Collected data entries
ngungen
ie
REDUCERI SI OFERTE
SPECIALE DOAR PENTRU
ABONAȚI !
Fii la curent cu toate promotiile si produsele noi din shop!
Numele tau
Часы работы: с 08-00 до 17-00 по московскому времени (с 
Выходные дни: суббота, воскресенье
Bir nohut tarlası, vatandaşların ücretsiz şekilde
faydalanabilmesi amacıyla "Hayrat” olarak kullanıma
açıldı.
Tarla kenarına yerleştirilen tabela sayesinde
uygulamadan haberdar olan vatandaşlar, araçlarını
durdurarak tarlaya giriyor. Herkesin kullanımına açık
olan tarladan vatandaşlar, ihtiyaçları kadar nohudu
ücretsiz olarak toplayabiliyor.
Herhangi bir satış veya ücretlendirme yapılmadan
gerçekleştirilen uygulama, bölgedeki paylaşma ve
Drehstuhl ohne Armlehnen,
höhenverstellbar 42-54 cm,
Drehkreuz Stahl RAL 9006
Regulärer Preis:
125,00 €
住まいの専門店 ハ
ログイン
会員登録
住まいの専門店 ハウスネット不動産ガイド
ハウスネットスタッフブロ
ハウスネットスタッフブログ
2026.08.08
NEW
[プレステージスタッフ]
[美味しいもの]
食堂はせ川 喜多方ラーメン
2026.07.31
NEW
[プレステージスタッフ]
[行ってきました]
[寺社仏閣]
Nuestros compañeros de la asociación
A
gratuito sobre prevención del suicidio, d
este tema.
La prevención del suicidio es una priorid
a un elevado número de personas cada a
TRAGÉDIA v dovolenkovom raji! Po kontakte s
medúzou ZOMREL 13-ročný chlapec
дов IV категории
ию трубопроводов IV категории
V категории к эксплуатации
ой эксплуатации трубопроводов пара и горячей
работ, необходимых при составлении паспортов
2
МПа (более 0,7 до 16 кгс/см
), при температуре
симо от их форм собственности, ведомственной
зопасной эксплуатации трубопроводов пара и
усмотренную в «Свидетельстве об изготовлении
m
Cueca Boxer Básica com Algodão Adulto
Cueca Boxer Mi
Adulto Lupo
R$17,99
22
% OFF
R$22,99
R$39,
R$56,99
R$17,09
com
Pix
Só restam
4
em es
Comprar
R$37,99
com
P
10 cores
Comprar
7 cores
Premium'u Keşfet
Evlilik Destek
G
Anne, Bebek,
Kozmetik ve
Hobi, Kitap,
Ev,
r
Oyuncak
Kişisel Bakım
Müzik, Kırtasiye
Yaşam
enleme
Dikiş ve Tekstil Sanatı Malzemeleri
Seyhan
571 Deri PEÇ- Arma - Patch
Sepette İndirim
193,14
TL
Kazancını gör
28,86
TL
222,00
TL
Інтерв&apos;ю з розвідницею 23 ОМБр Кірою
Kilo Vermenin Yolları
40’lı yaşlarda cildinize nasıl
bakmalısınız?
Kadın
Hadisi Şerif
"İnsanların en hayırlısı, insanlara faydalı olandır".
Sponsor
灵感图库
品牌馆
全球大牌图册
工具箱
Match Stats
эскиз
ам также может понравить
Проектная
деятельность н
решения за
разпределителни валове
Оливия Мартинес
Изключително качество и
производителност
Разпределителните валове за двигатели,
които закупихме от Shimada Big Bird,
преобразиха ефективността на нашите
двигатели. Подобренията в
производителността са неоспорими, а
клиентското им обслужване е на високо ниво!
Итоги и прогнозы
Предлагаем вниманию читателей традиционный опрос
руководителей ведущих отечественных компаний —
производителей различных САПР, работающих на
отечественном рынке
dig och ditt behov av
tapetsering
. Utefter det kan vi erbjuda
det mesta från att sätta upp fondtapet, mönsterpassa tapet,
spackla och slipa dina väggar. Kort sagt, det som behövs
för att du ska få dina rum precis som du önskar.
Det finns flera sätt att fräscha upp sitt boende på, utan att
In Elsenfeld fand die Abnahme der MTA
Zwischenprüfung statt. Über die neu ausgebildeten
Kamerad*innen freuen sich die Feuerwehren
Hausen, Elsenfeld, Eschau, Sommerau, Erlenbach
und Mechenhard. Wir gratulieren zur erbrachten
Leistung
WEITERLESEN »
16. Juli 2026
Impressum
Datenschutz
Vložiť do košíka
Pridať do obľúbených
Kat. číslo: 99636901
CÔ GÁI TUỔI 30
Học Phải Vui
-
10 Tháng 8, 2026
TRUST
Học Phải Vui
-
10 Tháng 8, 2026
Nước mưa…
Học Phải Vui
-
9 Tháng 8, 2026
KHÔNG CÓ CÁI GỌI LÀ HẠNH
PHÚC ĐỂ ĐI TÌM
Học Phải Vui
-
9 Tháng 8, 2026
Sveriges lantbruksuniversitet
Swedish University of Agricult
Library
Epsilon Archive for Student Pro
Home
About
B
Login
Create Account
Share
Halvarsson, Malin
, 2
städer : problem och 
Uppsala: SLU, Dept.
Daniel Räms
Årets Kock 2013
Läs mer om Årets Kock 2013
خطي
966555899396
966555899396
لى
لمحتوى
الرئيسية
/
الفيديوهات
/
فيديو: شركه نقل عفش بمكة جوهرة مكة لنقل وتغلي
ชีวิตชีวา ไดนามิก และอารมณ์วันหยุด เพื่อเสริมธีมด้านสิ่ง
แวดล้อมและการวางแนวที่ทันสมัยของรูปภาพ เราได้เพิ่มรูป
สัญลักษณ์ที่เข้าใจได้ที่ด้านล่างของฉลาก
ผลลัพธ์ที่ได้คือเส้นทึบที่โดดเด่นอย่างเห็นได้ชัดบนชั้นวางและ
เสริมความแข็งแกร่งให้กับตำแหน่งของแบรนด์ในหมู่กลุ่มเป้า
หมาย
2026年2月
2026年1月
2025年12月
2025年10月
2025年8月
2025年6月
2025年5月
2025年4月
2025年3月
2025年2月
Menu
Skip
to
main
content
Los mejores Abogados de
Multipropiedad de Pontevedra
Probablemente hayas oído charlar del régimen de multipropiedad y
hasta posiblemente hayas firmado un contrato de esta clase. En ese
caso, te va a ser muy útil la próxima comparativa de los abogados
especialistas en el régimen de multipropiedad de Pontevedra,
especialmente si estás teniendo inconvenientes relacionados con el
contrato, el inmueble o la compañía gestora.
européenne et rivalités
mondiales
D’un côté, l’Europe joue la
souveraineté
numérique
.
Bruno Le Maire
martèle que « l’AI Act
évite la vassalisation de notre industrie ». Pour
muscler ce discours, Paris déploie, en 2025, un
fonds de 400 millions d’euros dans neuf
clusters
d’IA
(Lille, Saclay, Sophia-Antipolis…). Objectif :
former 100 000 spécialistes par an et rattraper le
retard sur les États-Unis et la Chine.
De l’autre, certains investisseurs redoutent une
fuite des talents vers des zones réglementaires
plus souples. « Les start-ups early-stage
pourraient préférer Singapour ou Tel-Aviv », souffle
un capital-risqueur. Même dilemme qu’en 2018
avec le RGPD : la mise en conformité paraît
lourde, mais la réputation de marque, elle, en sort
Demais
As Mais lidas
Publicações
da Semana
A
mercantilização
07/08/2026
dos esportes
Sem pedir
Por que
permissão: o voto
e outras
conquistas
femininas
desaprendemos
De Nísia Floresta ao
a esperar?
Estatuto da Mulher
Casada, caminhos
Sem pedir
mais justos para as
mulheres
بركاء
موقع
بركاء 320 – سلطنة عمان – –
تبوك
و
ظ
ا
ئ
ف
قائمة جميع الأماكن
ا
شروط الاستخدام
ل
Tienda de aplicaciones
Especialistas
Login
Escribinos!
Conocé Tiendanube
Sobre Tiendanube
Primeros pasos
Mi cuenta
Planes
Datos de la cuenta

(EXERCISE) Using the records above, set down exactly the lines from the one with "Halvarsson, Malin" through the one with "แวดล้อมและการว", inclusive, and nothing more.

(REPLY TO THE TASK)
Halvarsson, Malin
, 2
städer : problem och 
Uppsala: SLU, Dept.
Daniel Räms
Årets Kock 2013
Läs mer om Årets Kock 2013
خطي
966555899396
966555899396
لى
لمحتوى
الرئيسية
/
الفيديوهات
/
فيديو: شركه نقل عفش بمكة جوهرة مكة لنقل وتغلي
ชีวิตชีวา ไดนามิก และอารมณ์วันหยุด เพื่อเสริมธีมด้านสิ่ง
แวดล้อมและการวางแนวที่ทันสมัยของรูปภาพ เราได้เพิ่มรูป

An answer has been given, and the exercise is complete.